Becoming single can simplify and complicate the issues of retirement. First, you now only have yourself to think about – no in-laws to worry about, no worrying about your partner’s health. You basically can do what you want to do!

Conversely, you now don’t have a partner to share things with or for emotional support. It means being deprived of the comfort of a partner and possibly may mean isolation and loneliness.

Do you need to build a stronger network of relationships? Is there some one who you can share your thoughts, feeling and experiences with? If not, should there be? Do you have enough close family members, friends or others who you can depend on for emotional support? If not, perhaps now is the time to start developing them.

Men and women who have chosen the career path that dominates their life may face the most difficult transition to retirement. It is this group of people who spend less time building their relationships that are in a more vulnerable position when suddenly single than those who have built relationships during their career.

Who would you turn to for help and support if you were suddenly alone in your retirement?
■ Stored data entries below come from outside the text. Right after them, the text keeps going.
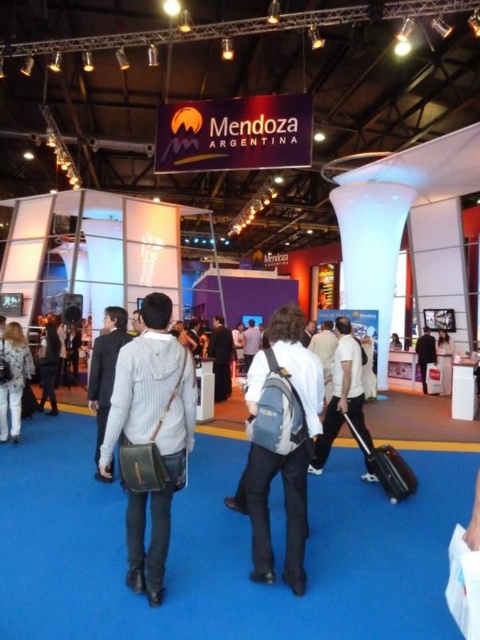
You are standing in the event space and want to move from one location to another. You see two points marked in the image. Which point is closer to you, point (257, 484) or point (98, 336)?

Point (257, 484) is closer to the viewer than point (98, 336).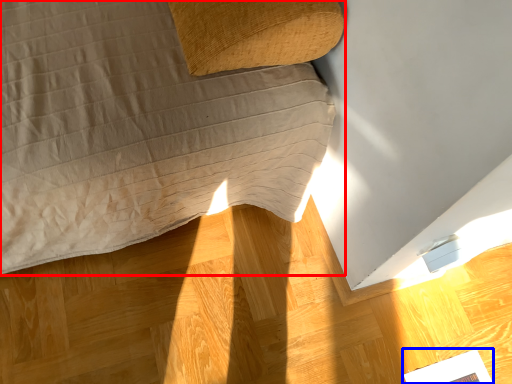
Question: Which point is further to the camera, furniture (highlighted by a red box) or magazine (highlighted by a blue box)?

Choices:
 (A) furniture
 (B) magazine

Answer: (B)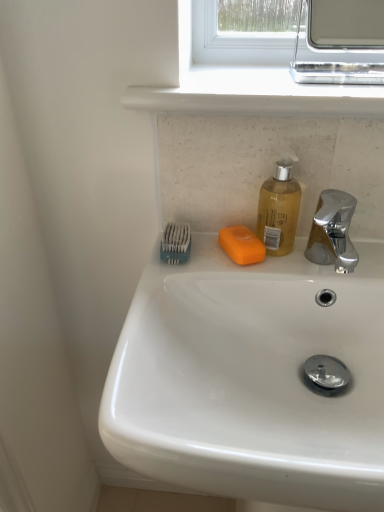
This screenshot has height=512, width=384. I want to click on free spot in front of orange matte soap at center, so click(x=230, y=284).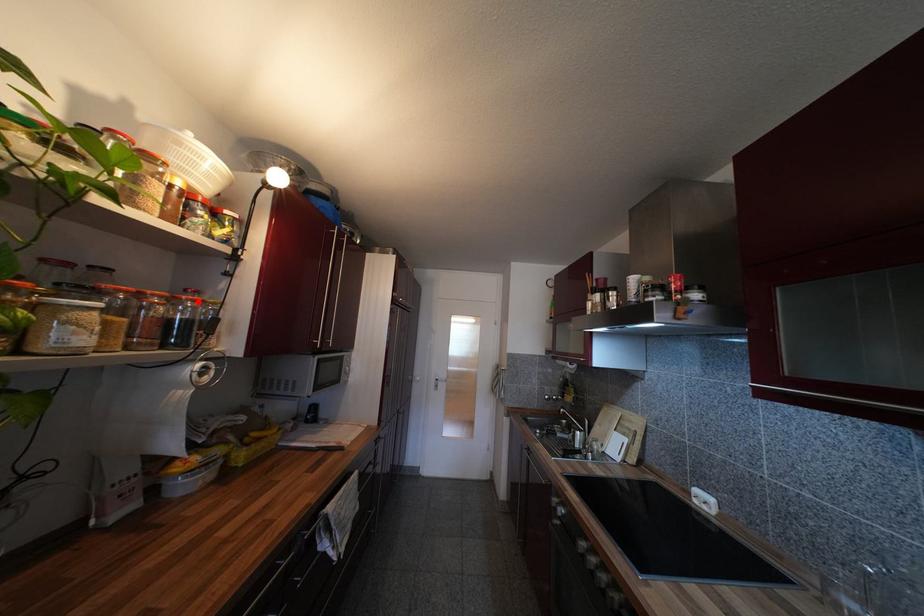
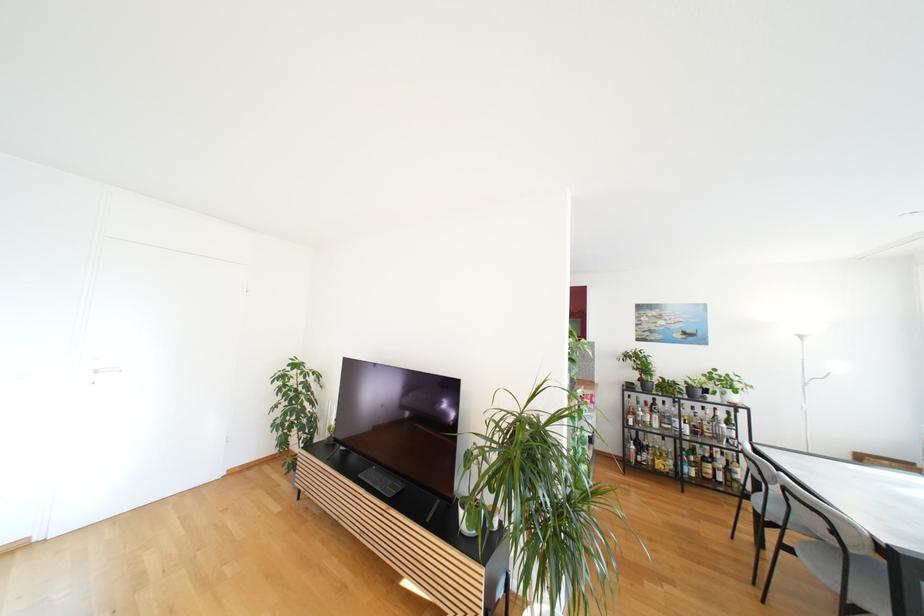
Question: I am providing you with two images of the same scene from different viewpoints. A red point is marked on the first image. At the location where the point appears in image 1, is it still visible in image 2?

Choices:
 (A) Yes
 (B) No

Answer: (B)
Solitude can be an oppressor. It is extremely important for divorced and widowed retirees to get out and meet people. You must learn to be a joiner. What can you do to reach out to other people to build your future?

Remember – being alone doesn’t mean being lonely.

When you reach the “Acceptance Sage” of grief you’ll start to realize that you still have a wonderful, exciting life ahead of you. One filled with many new opportunities that can be fulfilling, rewarding and satisfying. Make plans to take advantage of the life that is ahead of you. Get out a big canvas, bright paints, and your brushes and start painting the most glorious picture of your new life!